37 thoughts on “Turgenev’s The Diary of a Superfluous Man

  1. Thanks for post! Is C. Garnett any good??? I’ve always read that she left out any passages she didn’t understand… thanks for feedback. Ouiser.


  2. Turgenev has always been one of my favorite writers. As I seem to read nothing but disparaging references to Constance Garnett lately, it’s refreshing to hear that you appreciate her. Years ago her translations of the Russians seemed to be the only ones available to me and I enjoyed them very much.

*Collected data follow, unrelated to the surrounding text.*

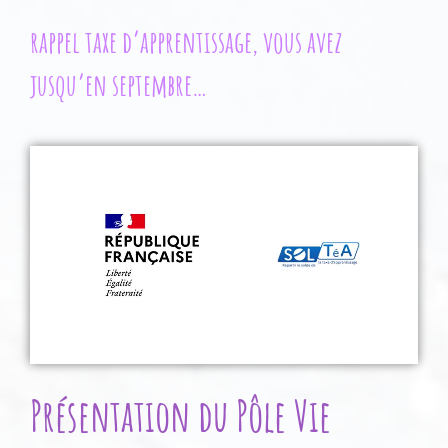
rappel taxe d’apprentissage, vous avez
jusqu’en septembre…
Présentation du Pôle Vie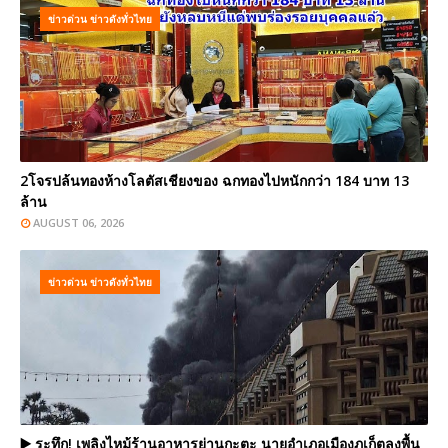
ข่าวด่วน ข่าวดังทั่วไทย
2โจรปล้นทองห้างโลตัสเชียงของ ฉกทองไปหนักกว่า 184 บาท 13
ล้าน
AUGUST 06, 2026
ข่าวด่วน ข่าวดังทั่วไทย
▶️ ระทึก! เพลิงไหม้ร้านอาหารย่านกะตะ นายอำเภอเมืองภูเก็ตลงพื้น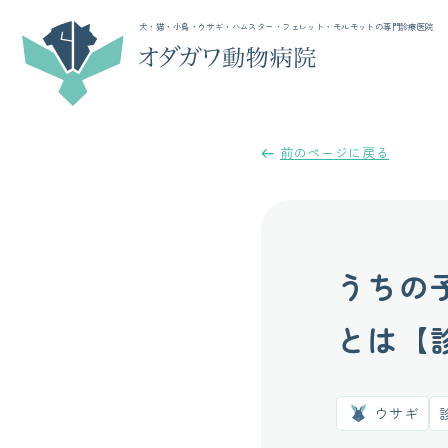
犬・猫・小鳥・ウサギ・ハムスター・フェレット・モルモットの専門診療医院
前のページに戻る
うちの
とは【
ウサギ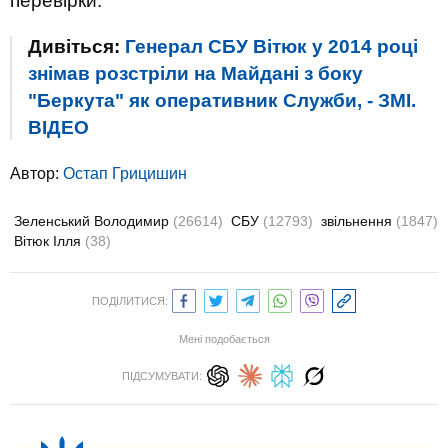
перевірки.
Дивіться:
Генерал СБУ Вітюк у 2014 році
знімав розстріли на Майдані з боку
"Беркута" як оперативник Служби, - ЗМІ.
ВIДЕО
Автор:
Остап Грицишин
Зеленський Володимир
(26614)
СБУ
(12793)
звільнення
(1847)
Вітюк Ілля
(38)
ПОДІЛИТИСЯ:
Мені подобається
ПІДСУМУВАТИ: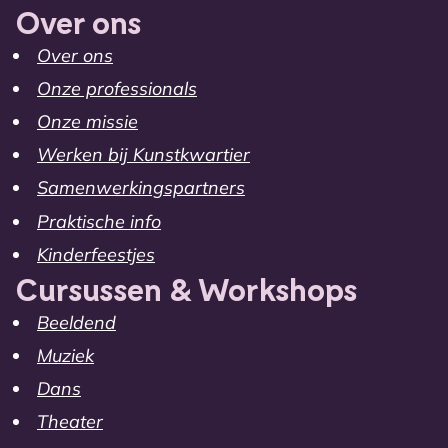
Over ons
Over ons
Onze professionals
Onze missie
Werken bij Kunstkwartier
Samenwerkingspartners
Praktische info
Kinderfeestjes
Cursussen & Workshops
Beeldend
Muziek
Dans
Theater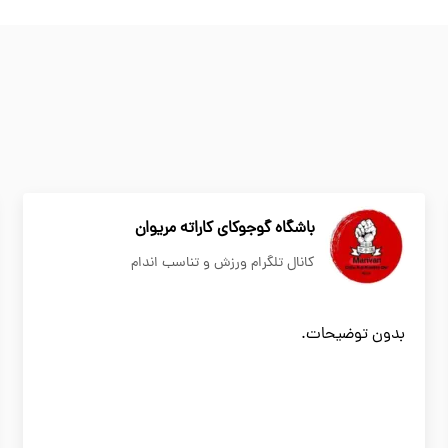
باشگاه گوجوکای کاراته مریوان
کانال تلگرام ورزش و تناسب اندام
بدون توضیحات.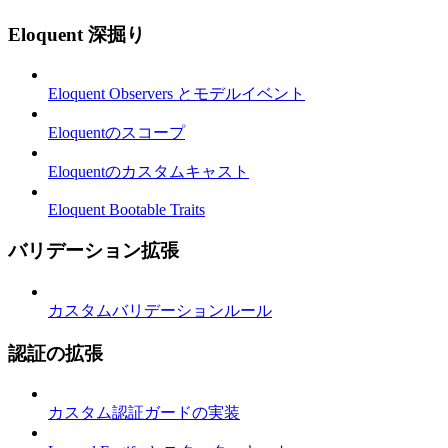
Eloquent 深掘り
Eloquent Observers とモデルイベント
Eloquentのスコープ
Eloquentのカスタムキャスト
Eloquent Bootable Traits
バリデーション拡張
カスタムバリデーションルール
認証の拡張
カスタム認証ガードの実装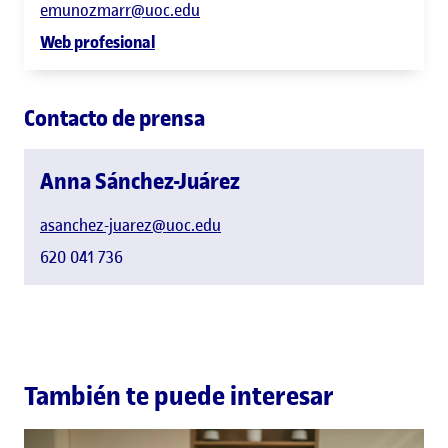
emunozmarr@uoc.edu
Web profesional
Contacto de prensa
Anna Sánchez-Juárez
asanchez-juarez@uoc.edu
620 041 736
También te puede interesar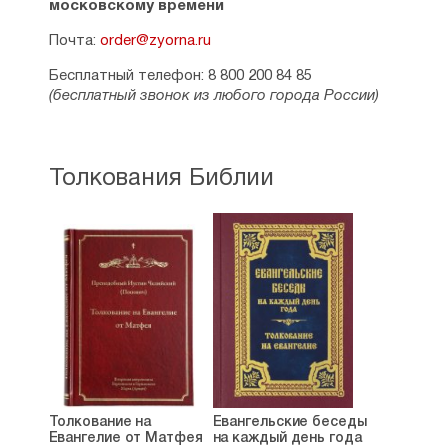
московскому времени
Почта:
order@zyorna.ru
Бесплатный телефон: 8 800 200 84 85
(бесплатный звонок из любого города России)
Толкования Библии
Толкование на
Евангельские беседы
Евангелие от Матфея
на каждый день года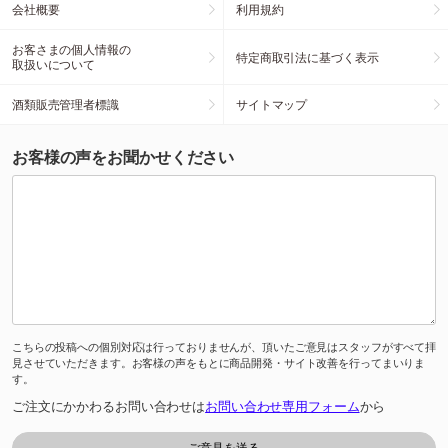
会社概要
利用規約
お客さまの個人情報の
特定商取引法に基づく表示
取扱いについて
酒類販売管理者標識
サイトマップ
お客様の声をお聞かせください
こちらの投稿への個別対応は行っておりませんが、頂いたご意見はスタッフがすべて拝
見させていただきます。お客様の声をもとに商品開発・サイト改善を行ってまいりま
す。
ご注文にかかわるお問い合わせは
お問い合わせ専用フォーム
から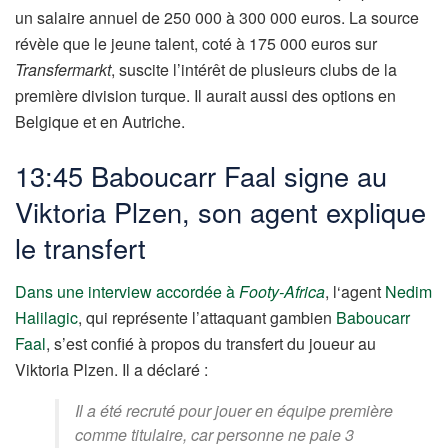
un salaire annuel de 250 000 à 300 000 euros. La source
révèle que le jeune talent, coté à 175 000 euros sur
Transfermarkt
, suscite l’intérêt de plusieurs clubs de la
première division turque. Il aurait aussi des options en
Belgique et en Autriche.
13:45 Baboucarr Faal signe au
Viktoria Plzen, son agent explique
le transfert
Dans une interview accordée à
Footy-Africa
, l
‘agent
Nedim
Halilagic
, qui représente l’attaquant gambien
Baboucarr
Faal
, s’est confié à propos du transfert du joueur au
Viktoria Plzen. Il a déclaré :
Il a été recruté pour jouer en équipe première
comme titulaire, car personne ne paie 3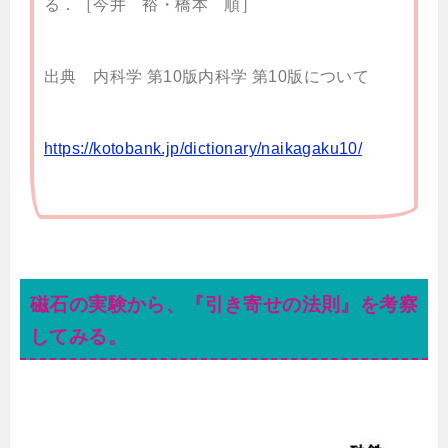
る．［今井 裕・橋本 順］
出典 内科学 第10版内科学 第10版について
https://kotobank.jp/dictionary/naikagaku10/
磁石の実験から、『引き寄せの法則』を考察
してみる。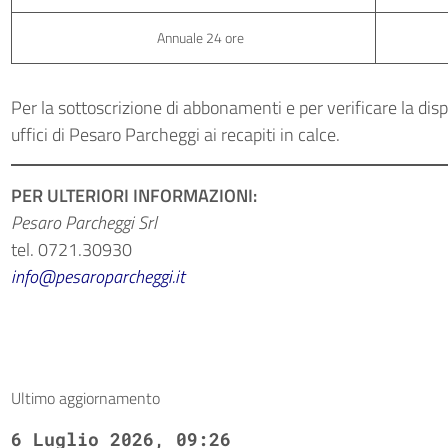
Annuale 24 ore
Per la sottoscrizione di abbonamenti e per verificare la dispon
uffici di Pesaro Parcheggi ai recapiti in calce.
PER ULTERIORI INFORMAZIONI:
Pesaro Parcheggi Srl
tel. 0721.30930
info@pesaroparcheggi.it
Ultimo aggiornamento
6 Luglio 2026, 09:26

    • A few years ago I read a piece in The Guardian saying Garnett was a writer’s hero! I reevaluated her then and realized I didn’t know WHERE i’d heard she made so many mistakes. I read some of her translations on an e-reader (free from Project Gutenberg!) when I was taking long weekend bike rides and I loved them! I can’t read her War and Peace because I need notes (and there doesn’t seem to be an edition with notes!), but I have certainly enjoyed Garnett. And you’re right: they’re available! The NYRB edition of Virgin Soil is Garnett’s, so she must be respected!


      • I recently bought the Richard Pevear and Larissa Volokhonsky translation of War and Peace (soon, I hope, to be read; it’s been much too long since I last read it). I loved their Anna Karenina. I just checked my Turgenev: The Torrents of Spring and Fathers and Sons are both Garnett; On the Eve was translated by Gilbert Gardiner and Sketches from a Hunter’s Album was done by Richard Freeborn.


        • I love Pevear and Volokhonsky! They’ve done so much for Russian literature. Hey, those Turgenev editions sound familiar. I’ve never read a bad translation of T!


  3. Constance Garnett is the gold standard when it comes to Russian literature in translation. Recently the husband & wife team of Pevear and Volokhonsky have been issuing new translations of the classics but they have their critics.


    • I think she’s wonderful, too. I appreciate her more now that I am older. Her translations of Turgenev are much more elegant than the one I just read (which was very good too).


  4. My guess is English readers know Turgenev best from his novella, Fathers and Sons, and one of his plays — which can be found done in American repertoire companies in the summer. I’ve seen his A Month in the Country at least twice. I found the two stories I tried weak. It could have been the translation. I am wondering if he looks at women in a way that might lead him to feel for the superfluous woman. Or were they hidden by social conformity in 19th century Russia?


    • His women characters are very good, too. Some are radicals, others intellectuals, but I don’t remember any “superfluous” women offhand. They’re too emotionally involve.


      • Kat I have to quibble with you a bit. Bazarov was not and could not have been a “superfluous man” as he was of the younger generation and a nihilist. That prize goes to Pavel Petrovich.


        • Interesting interpretation and you could argue the point! But Bazarov is in the direct lineage of Eugene Onegin and Pechorin (A Hero of His Time): intelligent, cynical, bored by society, indifferent, rejects traditions, but has nothing to replace them with. Like his predecessors, he flirts inappropriately, in his case with his host’s mistress (Onegin with his best friend’s fiancee, Pechorin with more than one) and all three fight duels. And thus the critics label him a superfluous man!


  5. I just love Turgenev and agree that he is totally underestimated, he is such a pleasure to read! But I too have a small scale, not ver scientific, survey: I write about Russian literature on my blog in both English and Dutch, and the statistics tell me that with the Dutch readers Turgenev is the most popular 😊 Happy reading!